# SELECTED PASSAGE start

Bipartisan bill seeks to regulate political ads on Facebook, Twitter and Google

A new bipartisan bill known as the Honest Ads Act is the first major attempt to regulate online platforms that sell ads with rules akin to those that apply to more traditional advertising on TV, radio and in print.

The bill, introduced today by Democratic Senators Mark Warner and Amy Klobuchar, with a bipartisan boost from Republican Senator John McCain, imposes regulations on social platforms, websites, ad networks and other online entities with more than 50 million unique users per month.

As the bill’s announcement states:

Russia attempted to influence the 2016 presidential election by buying and placing political ads on platforms such as Facebook, Twitter and Google. The content and purchaser(s) of those online advertisements are a mystery to the public because of outdated laws that have failed to keep up with evolving technology. The Honest Ads Act would prevent foreign actors from influencing our elections by ensuring that political ads sold online are covered by the same rules as ads sold on TV, radio, and satellite.

Disclosures for ad financing would apply to any entity that purchases more than $500 in ads cumulatively across a platform, a fairly low threshold for disclosure that speaks to the potency of even small ad buys on platforms like Facebook. The bill would also place a “reasonable expectation” on social media companies to identify if the source of an ad buy is outside the U.S.

# SELECTED PASSAGE end

**WORK INSTRUCTIONS**:
a) Rewrite everything in the Honest Ads Act article from "The bill, introduced" down to "users per month.", swapping "ad networks" for "ad exchanges".
b) According to the Honest Ads Act article, how much must an entity spend on ads across a platform before the financing disclosures apply?

# DATA start

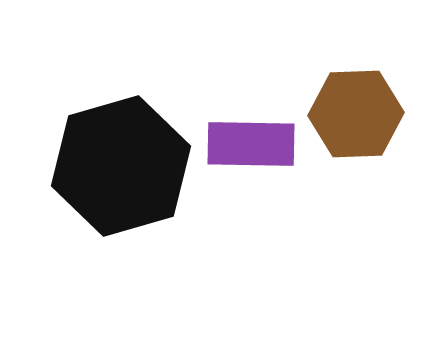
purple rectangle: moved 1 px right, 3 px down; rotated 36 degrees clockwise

# DATA end

**WRITTEN RESPONSES**:
a)
The bill, introduced today by Democratic Senators Mark Warner and Amy Klobuchar, with a bipartisan boost from Republican Senator John McCain, imposes regulations on social platforms, websites, ad exchanges and other online entities with more than 50 million unique users per month.

b) More than $500 in ads cumulatively across a platform.